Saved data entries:
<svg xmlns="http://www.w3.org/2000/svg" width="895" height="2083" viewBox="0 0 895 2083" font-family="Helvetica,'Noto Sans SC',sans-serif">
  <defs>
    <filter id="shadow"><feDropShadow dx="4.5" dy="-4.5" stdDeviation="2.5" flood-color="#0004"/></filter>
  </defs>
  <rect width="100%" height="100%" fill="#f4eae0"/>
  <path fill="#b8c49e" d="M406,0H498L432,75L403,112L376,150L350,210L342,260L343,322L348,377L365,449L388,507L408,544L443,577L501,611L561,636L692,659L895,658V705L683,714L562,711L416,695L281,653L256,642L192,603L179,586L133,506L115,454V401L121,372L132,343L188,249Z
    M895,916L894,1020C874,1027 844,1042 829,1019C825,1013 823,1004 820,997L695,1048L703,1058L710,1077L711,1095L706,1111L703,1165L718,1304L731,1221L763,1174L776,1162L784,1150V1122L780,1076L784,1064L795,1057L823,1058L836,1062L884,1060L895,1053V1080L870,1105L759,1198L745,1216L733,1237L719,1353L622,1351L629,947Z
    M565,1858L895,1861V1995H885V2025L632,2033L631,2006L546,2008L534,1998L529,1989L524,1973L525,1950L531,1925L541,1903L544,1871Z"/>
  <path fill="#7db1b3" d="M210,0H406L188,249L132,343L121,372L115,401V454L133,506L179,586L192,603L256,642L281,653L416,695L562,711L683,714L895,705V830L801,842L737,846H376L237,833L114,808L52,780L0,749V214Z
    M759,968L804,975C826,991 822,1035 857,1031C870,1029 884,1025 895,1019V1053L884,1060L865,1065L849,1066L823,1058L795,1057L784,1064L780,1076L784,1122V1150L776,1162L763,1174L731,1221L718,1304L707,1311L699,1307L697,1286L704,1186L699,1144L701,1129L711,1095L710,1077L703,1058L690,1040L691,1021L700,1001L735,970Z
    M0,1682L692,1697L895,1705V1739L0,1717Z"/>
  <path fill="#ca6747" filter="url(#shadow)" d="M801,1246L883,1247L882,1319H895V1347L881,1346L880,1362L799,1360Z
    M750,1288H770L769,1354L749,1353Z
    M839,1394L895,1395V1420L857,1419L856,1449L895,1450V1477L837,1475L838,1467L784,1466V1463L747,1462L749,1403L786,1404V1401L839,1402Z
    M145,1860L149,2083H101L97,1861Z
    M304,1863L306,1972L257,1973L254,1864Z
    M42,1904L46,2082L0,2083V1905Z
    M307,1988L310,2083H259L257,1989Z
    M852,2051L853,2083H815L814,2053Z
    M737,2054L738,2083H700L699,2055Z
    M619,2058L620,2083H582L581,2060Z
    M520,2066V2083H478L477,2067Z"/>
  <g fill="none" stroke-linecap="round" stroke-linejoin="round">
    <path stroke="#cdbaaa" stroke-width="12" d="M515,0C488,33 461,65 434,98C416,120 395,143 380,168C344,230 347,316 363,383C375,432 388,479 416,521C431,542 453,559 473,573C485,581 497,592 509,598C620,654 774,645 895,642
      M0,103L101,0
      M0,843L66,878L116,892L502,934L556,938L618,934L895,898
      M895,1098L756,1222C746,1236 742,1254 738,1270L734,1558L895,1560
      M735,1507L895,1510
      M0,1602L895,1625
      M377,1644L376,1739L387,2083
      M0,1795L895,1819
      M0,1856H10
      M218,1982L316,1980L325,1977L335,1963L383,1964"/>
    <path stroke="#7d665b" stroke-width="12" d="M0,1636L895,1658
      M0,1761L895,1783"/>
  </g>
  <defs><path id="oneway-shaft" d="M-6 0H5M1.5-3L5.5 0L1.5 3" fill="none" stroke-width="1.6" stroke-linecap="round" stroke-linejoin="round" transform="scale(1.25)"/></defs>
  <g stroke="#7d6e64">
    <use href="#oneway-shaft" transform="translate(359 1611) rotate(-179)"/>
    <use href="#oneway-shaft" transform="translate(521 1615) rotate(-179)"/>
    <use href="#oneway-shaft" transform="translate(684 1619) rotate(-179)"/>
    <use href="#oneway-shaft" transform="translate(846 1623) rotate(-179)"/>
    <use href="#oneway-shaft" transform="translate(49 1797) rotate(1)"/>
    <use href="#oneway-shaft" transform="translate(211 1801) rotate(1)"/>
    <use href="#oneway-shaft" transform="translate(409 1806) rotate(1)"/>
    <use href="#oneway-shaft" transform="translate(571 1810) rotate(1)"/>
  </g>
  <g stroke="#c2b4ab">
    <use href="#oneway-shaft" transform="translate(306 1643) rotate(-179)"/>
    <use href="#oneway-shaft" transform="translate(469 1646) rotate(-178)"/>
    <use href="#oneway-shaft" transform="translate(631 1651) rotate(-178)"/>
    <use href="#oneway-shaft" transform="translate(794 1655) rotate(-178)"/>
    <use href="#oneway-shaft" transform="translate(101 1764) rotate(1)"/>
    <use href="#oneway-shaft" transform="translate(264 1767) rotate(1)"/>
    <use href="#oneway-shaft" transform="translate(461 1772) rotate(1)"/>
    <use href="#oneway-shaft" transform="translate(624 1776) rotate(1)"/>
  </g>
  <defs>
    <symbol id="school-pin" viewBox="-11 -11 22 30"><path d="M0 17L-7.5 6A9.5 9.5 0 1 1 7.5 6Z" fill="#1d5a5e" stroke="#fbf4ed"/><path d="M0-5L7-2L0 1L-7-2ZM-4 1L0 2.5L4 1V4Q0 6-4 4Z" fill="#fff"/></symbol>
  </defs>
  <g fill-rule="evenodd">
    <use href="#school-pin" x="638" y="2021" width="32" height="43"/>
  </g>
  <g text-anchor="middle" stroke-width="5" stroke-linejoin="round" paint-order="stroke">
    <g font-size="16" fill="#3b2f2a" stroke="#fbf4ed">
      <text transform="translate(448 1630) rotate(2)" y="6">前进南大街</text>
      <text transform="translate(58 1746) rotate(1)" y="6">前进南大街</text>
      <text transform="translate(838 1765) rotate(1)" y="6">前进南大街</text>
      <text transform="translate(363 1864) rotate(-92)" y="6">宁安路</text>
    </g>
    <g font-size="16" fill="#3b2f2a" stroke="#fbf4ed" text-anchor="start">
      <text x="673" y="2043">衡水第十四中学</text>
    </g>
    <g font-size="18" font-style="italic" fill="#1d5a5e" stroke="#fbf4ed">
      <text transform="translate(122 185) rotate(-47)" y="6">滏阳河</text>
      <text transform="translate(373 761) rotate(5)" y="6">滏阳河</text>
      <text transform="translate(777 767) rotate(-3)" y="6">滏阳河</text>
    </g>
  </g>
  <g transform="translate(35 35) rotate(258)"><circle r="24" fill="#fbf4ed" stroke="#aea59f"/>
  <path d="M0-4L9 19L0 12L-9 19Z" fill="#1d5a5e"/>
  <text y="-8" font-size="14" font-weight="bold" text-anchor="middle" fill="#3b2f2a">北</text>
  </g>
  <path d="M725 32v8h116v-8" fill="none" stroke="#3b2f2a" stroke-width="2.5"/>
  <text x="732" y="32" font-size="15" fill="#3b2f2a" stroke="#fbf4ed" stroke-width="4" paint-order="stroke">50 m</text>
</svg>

§ Problem to work on
Please repeat each entry. Keep every word the same.

§ Output for this task
<svg xmlns="http://www.w3.org/2000/svg" width="895" height="2083" viewBox="0 0 895 2083" font-family="Helvetica,'Noto Sans SC',sans-serif">
  <defs>
    <filter id="shadow"><feDropShadow dx="4.5" dy="-4.5" stdDeviation="2.5" flood-color="#0004"/></filter>
  </defs>
  <rect width="100%" height="100%" fill="#f4eae0"/>
  <path fill="#b8c49e" d="M406,0H498L432,75L403,112L376,150L350,210L342,260L343,322L348,377L365,449L388,507L408,544L443,577L501,611L561,636L692,659L895,658V705L683,714L562,711L416,695L281,653L256,642L192,603L179,586L133,506L115,454V401L121,372L132,343L188,249Z
    M895,916L894,1020C874,1027 844,1042 829,1019C825,1013 823,1004 820,997L695,1048L703,1058L710,1077L711,1095L706,1111L703,1165L718,1304L731,1221L763,1174L776,1162L784,1150V1122L780,1076L784,1064L795,1057L823,1058L836,1062L884,1060L895,1053V1080L870,1105L759,1198L745,1216L733,1237L719,1353L622,1351L629,947Z
    M565,1858L895,1861V1995H885V2025L632,2033L631,2006L546,2008L534,1998L529,1989L524,1973L525,1950L531,1925L541,1903L544,1871Z"/>
  <path fill="#7db1b3" d="M210,0H406L188,249L132,343L121,372L115,401V454L133,506L179,586L192,603L256,642L281,653L416,695L562,711L683,714L895,705V830L801,842L737,846H376L237,833L114,808L52,780L0,749V214Z
    M759,968L804,975C826,991 822,1035 857,1031C870,1029 884,1025 895,1019V1053L884,1060L865,1065L849,1066L823,1058L795,1057L784,1064L780,1076L784,1122V1150L776,1162L763,1174L731,1221L718,1304L707,1311L699,1307L697,1286L704,1186L699,1144L701,1129L711,1095L710,1077L703,1058L690,1040L691,1021L700,1001L735,970Z
    M0,1682L692,1697L895,1705V1739L0,1717Z"/>
  <path fill="#ca6747" filter="url(#shadow)" d="M801,1246L883,1247L882,1319H895V1347L881,1346L880,1362L799,1360Z
    M750,1288H770L769,1354L749,1353Z
    M839,1394L895,1395V1420L857,1419L856,1449L895,1450V1477L837,1475L838,1467L784,1466V1463L747,1462L749,1403L786,1404V1401L839,1402Z
    M145,1860L149,2083H101L97,1861Z
    M304,1863L306,1972L257,1973L254,1864Z
    M42,1904L46,2082L0,2083V1905Z
    M307,1988L310,2083H259L257,1989Z
    M852,2051L853,2083H815L814,2053Z
    M737,2054L738,2083H700L699,2055Z
    M619,2058L620,2083H582L581,2060Z
    M520,2066V2083H478L477,2067Z"/>
  <g fill="none" stroke-linecap="round" stroke-linejoin="round">
    <path stroke="#cdbaaa" stroke-width="12" d="M515,0C488,33 461,65 434,98C416,120 395,143 380,168C344,230 347,316 363,383C375,432 388,479 416,521C431,542 453,559 473,573C485,581 497,592 509,598C620,654 774,645 895,642
      M0,103L101,0
      M0,843L66,878L116,892L502,934L556,938L618,934L895,898
      M895,1098L756,1222C746,1236 742,1254 738,1270L734,1558L895,1560
      M735,1507L895,1510
      M0,1602L895,1625
      M377,1644L376,1739L387,2083
      M0,1795L895,1819
      M0,1856H10
      M218,1982L316,1980L325,1977L335,1963L383,1964"/>
    <path stroke="#7d665b" stroke-width="12" d="M0,1636L895,1658
      M0,1761L895,1783"/>
  </g>
  <defs><path id="oneway-shaft" d="M-6 0H5M1.5-3L5.5 0L1.5 3" fill="none" stroke-width="1.6" stroke-linecap="round" stroke-linejoin="round" transform="scale(1.25)"/></defs>
  <g stroke="#7d6e64">
    <use href="#oneway-shaft" transform="translate(359 1611) rotate(-179)"/>
    <use href="#oneway-shaft" transform="translate(521 1615) rotate(-179)"/>
    <use href="#oneway-shaft" transform="translate(684 1619) rotate(-179)"/>
    <use href="#oneway-shaft" transform="translate(846 1623) rotate(-179)"/>
    <use href="#oneway-shaft" transform="translate(49 1797) rotate(1)"/>
    <use href="#oneway-shaft" transform="translate(211 1801) rotate(1)"/>
    <use href="#oneway-shaft" transform="translate(409 1806) rotate(1)"/>
    <use href="#oneway-shaft" transform="translate(571 1810) rotate(1)"/>
  </g>
  <g stroke="#c2b4ab">
    <use href="#oneway-shaft" transform="translate(306 1643) rotate(-179)"/>
    <use href="#oneway-shaft" transform="translate(469 1646) rotate(-178)"/>
    <use href="#oneway-shaft" transform="translate(631 1651) rotate(-178)"/>
    <use href="#oneway-shaft" transform="translate(794 1655) rotate(-178)"/>
    <use href="#oneway-shaft" transform="translate(101 1764) rotate(1)"/>
    <use href="#oneway-shaft" transform="translate(264 1767) rotate(1)"/>
    <use href="#oneway-shaft" transform="translate(461 1772) rotate(1)"/>
    <use href="#oneway-shaft" transform="translate(624 1776) rotate(1)"/>
  </g>
  <defs>
    <symbol id="school-pin" viewBox="-11 -11 22 30"><path d="M0 17L-7.5 6A9.5 9.5 0 1 1 7.5 6Z" fill="#1d5a5e" stroke="#fbf4ed"/><path d="M0-5L7-2L0 1L-7-2ZM-4 1L0 2.5L4 1V4Q0 6-4 4Z" fill="#fff"/></symbol>
  </defs>
  <g fill-rule="evenodd">
    <use href="#school-pin" x="638" y="2021" width="32" height="43"/>
  </g>
  <g text-anchor="middle" stroke-width="5" stroke-linejoin="round" paint-order="stroke">
    <g font-size="16" fill="#3b2f2a" stroke="#fbf4ed">
      <text transform="translate(448 1630) rotate(2)" y="6">前进南大街</text>
      <text transform="translate(58 1746) rotate(1)" y="6">前进南大街</text>
      <text transform="translate(838 1765) rotate(1)" y="6">前进南大街</text>
      <text transform="translate(363 1864) rotate(-92)" y="6">宁安路</text>
    </g>
    <g font-size="16" fill="#3b2f2a" stroke="#fbf4ed" text-anchor="start">
      <text x="673" y="2043">衡水第十四中学</text>
    </g>
    <g font-size="18" font-style="italic" fill="#1d5a5e" stroke="#fbf4ed">
      <text transform="translate(122 185) rotate(-47)" y="6">滏阳河</text>
      <text transform="translate(373 761) rotate(5)" y="6">滏阳河</text>
      <text transform="translate(777 767) rotate(-3)" y="6">滏阳河</text>
    </g>
  </g>
  <g transform="translate(35 35) rotate(258)"><circle r="24" fill="#fbf4ed" stroke="#aea59f"/>
  <path d="M0-4L9 19L0 12L-9 19Z" fill="#1d5a5e"/>
  <text y="-8" font-size="14" font-weight="bold" text-anchor="middle" fill="#3b2f2a">北</text>
  </g>
  <path d="M725 32v8h116v-8" fill="none" stroke="#3b2f2a" stroke-width="2.5"/>
  <text x="732" y="32" font-size="15" fill="#3b2f2a" stroke="#fbf4ed" stroke-width="4" paint-order="stroke">50 m</text>
</svg>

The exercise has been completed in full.